Secretary Clinton took a second question on North Korea, saying “our goal is to have what we call irreversible denuclearization. So the points you just made are part of achieving that goal. We know that North Korea made commitments in 2006 which they did not fully comply with. We do not want to be in another negotiation that doesn’t move us toward the goal of denuclearization. So we want verifiable, irreversible steps taken. And the technical experts will provide us with the details as to everything that must be done. But the net result is that North Korea will commit itself and eliminate its capacity to do anything other than have a denuclearized future. We know that this is difficult, and we understand the challenges we face. But I think it’s remarkable that the five of us are not only committed to the goal, but talking very specifically about what needs to be presented to achieve that goal. And the United Nations Security Council resolution, which was unanimously supported by all of us, is being implemented vigorously by all of us. So I think we are on a very strong position in dealing with the North Koreans, and now we wait to hear whether they are willing to respond positively.” (emphasis added) Signal to the DPRK: You cannot play the U.S., Russia, and China off against each other at this point in time. “We” are waiting for “you” to respond “positively, “ or “if you don’t want to talk about how you are going to denuclearize, then we aren’t talking.”

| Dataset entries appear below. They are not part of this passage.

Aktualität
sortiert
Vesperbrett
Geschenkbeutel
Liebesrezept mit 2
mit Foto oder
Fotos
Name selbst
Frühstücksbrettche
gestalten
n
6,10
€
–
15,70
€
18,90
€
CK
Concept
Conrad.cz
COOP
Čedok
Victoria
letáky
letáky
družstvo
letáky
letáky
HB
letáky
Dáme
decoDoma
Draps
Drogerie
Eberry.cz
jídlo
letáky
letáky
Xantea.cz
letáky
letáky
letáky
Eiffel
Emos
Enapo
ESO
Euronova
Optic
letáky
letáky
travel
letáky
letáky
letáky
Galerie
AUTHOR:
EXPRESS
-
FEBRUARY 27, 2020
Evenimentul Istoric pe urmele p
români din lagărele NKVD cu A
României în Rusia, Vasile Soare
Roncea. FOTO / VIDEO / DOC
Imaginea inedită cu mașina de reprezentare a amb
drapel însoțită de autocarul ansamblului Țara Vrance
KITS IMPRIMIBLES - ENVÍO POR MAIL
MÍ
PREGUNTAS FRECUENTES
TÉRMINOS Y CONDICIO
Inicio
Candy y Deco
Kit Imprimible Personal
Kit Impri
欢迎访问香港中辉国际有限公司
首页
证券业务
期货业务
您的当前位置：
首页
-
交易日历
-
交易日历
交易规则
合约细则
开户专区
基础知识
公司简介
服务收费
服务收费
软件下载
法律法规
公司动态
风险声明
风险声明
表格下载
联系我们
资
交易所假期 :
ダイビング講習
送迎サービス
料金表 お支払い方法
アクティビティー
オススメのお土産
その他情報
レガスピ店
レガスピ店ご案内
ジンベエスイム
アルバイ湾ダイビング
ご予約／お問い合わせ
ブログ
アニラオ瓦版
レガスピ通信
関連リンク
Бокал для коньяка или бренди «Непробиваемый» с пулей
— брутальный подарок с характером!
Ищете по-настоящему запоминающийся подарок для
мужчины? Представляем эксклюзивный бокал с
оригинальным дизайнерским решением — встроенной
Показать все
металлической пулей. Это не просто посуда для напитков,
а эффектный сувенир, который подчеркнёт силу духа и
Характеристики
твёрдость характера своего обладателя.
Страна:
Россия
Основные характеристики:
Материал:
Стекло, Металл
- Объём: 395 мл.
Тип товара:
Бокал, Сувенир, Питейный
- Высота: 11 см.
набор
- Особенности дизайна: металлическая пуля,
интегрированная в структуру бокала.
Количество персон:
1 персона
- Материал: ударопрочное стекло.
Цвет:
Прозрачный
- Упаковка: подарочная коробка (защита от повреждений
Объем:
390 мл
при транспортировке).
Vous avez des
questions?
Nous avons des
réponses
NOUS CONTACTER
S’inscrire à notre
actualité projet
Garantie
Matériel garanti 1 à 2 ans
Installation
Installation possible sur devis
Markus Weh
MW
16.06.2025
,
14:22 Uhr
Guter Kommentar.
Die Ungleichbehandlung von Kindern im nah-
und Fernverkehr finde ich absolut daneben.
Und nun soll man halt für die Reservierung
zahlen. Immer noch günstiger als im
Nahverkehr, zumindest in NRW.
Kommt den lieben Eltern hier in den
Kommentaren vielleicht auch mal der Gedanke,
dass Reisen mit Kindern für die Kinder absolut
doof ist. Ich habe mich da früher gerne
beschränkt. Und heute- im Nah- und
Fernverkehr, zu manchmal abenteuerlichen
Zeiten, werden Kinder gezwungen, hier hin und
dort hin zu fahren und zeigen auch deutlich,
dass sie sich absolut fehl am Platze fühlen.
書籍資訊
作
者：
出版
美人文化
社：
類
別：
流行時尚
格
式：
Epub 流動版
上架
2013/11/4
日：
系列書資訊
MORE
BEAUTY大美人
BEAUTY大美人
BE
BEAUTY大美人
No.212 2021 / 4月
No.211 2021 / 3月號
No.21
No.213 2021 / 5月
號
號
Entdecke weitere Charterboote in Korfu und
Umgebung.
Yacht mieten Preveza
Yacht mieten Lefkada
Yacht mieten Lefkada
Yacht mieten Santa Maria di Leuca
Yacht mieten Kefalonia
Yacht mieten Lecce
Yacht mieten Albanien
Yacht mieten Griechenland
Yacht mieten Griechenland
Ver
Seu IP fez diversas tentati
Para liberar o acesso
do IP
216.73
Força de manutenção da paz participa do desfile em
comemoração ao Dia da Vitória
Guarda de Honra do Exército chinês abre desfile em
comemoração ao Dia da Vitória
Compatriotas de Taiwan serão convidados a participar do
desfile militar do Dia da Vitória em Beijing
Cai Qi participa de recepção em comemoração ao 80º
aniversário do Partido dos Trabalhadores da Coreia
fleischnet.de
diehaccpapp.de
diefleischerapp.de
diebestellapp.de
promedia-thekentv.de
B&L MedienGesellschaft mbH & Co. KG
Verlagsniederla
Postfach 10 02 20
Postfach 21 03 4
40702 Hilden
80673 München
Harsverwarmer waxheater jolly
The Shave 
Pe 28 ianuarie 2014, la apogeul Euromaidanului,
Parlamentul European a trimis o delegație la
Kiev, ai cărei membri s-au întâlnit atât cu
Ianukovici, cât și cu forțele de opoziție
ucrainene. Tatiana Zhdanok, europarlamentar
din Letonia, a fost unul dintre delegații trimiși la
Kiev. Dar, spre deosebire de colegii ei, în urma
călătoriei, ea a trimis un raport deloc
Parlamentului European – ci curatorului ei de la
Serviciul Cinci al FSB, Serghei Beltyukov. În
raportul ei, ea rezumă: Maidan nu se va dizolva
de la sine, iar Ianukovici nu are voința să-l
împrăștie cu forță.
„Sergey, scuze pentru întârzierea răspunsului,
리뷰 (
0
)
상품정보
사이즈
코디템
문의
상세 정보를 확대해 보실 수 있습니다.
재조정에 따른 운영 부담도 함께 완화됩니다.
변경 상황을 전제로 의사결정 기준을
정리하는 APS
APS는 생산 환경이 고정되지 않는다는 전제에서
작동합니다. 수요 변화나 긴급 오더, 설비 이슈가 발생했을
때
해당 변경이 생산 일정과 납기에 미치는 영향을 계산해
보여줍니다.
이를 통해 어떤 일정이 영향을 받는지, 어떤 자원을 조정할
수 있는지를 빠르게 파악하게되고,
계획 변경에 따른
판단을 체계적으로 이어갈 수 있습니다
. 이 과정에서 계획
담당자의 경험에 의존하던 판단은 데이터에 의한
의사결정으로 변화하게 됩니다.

And what of the two reporters? No questions were raised at Secretary Clinton’s brief press conference in Thailand, but something may be quietly in the works. The Sacramento Courts Examiner reported on July 20, 2009 that some signals on July 11 indicating the North Koreans were open to negotiations on behalf of Ling and Lee may have yielded some actual progress in which terms and conditions of their release might be discussed. Details, of course, have not been announced, and an important part of the deal may be “hammering out the language of an official U.S. apology, tricky business given the current overall political climate.”

Thankfully, Senator Kerry’s amendment was adopted, and Senator Brownback’s rejected – or those negotiations (if indeed they have commenced) could have become so very much trickier.